Si l'on demeure dans les limites de Terraillon, la cote de popularité de Karim Benzema reste au beau fixe. Cet amour est grandement lié à la relation qu'il cultive avec son quartier d'enfance. "Quand on le voit, c'est banal", nous affirme par exemple un gamin à trottinette rencontré en bas de son immeuble, qui comme d'autres témoigne de l'accessibilité du joueur. Cette proximité de Benzema avec son ancien milieu a été longuement commentée dans les médias, beaucoup lui reprochant un "mauvais entourage". Cette critique s'est faite particulièrement vive depuis le début de l'affaire qui a coûté au joueur sa place à l'Euro, et dans laquelle il aurait été entraîné par un ami d'enfance. "Les gens qu'il fréquente, ce n’est pas bon", nous confirme Mendil, qui fait mine de désigner les habitations des amis d'enfance de l'international situées non loin.
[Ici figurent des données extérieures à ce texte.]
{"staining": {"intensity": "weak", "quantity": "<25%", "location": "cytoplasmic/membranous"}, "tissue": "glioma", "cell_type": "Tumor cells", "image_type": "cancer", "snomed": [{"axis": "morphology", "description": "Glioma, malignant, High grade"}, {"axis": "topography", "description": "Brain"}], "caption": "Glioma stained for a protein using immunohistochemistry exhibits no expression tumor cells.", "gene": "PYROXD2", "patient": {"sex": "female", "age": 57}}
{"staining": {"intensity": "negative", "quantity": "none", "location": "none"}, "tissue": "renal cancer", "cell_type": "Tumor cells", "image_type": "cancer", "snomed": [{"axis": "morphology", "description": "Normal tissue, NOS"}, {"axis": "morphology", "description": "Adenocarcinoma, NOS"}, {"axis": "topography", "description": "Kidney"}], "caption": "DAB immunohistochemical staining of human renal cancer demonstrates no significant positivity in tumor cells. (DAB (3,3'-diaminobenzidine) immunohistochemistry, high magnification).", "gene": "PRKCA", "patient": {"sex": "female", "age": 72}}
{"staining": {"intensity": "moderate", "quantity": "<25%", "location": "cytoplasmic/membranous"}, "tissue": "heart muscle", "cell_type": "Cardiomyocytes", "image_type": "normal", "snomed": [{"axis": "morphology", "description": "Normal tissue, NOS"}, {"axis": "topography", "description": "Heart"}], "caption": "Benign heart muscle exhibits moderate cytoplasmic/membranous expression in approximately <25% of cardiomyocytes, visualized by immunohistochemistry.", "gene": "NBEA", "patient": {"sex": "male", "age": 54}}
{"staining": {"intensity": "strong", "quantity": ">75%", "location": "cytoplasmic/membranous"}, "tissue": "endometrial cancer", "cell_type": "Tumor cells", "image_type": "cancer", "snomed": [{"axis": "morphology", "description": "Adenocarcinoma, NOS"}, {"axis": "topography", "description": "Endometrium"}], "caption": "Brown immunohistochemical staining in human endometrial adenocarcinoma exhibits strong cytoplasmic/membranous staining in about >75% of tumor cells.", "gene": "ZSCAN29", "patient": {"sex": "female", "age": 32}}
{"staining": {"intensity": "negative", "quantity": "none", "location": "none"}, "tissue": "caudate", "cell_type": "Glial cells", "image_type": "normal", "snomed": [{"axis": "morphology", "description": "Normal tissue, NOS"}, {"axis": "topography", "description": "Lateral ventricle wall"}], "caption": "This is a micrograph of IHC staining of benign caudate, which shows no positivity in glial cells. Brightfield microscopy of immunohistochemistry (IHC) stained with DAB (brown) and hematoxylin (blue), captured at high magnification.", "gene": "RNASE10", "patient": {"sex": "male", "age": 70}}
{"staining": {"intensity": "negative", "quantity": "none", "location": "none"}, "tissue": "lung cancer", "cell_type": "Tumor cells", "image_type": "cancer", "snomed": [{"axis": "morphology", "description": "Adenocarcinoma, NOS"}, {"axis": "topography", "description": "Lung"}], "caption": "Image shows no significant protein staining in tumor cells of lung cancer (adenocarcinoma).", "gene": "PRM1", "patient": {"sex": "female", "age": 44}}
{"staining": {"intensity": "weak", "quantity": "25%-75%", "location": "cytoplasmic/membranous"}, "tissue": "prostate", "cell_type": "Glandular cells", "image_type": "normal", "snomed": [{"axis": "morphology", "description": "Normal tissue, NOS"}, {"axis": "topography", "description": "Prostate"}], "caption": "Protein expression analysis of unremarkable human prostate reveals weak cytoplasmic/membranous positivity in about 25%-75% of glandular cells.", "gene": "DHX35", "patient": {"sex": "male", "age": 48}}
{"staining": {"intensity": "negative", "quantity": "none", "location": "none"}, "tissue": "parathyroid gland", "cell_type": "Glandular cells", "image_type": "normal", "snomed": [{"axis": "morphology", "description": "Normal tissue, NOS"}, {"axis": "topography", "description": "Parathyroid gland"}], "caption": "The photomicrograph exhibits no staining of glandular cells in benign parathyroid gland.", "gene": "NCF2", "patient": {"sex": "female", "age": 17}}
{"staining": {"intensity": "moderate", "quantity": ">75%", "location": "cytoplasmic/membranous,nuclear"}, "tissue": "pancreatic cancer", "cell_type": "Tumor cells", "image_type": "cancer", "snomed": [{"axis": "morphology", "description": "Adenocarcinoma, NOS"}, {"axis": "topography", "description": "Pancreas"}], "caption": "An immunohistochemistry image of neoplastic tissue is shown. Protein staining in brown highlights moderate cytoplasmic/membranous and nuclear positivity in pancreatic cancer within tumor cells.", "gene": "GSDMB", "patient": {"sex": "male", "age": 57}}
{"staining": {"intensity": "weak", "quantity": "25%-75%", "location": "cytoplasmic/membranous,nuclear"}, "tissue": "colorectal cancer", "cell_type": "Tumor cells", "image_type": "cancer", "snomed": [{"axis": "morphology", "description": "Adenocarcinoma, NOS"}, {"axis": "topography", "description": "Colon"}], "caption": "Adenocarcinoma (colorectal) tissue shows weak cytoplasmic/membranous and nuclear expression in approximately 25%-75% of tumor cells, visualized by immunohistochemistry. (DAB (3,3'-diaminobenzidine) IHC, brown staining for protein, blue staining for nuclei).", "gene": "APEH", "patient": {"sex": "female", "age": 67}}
Reste un accroc notable dans cette relation demeurée étroite avec son quartier : ses rapports avec son ancien club de foot, le SC Bron, où il a joué de 8 à 10 ans. Ils semblent en fait être inexistants. "Il s'en fout", lance un homme rencontré à la sortie d'une réunion de la direction du club, dénonçant le manque d'intérêt que le joueur porte à son club d'enfance. Nous ne sommes pas parvenus à obtenir une entrevue avec un officiel du club, l'équipe dirigeante étant fatiguée des sollicitations permanentes des médias malgré cet éloignement. "Nous, on s'en fout, mais ça ferait plaisir aux gamins qu’il vienne", nous indique l'homme en casquette et survêtement, qui confie sa déception de voir Karim Benzema rendre visite à d'autres clubs de jeunes plutôt qu'à celui qui fut le premier de sa carrière. "Il a oublié d'où il vient", conclut-il.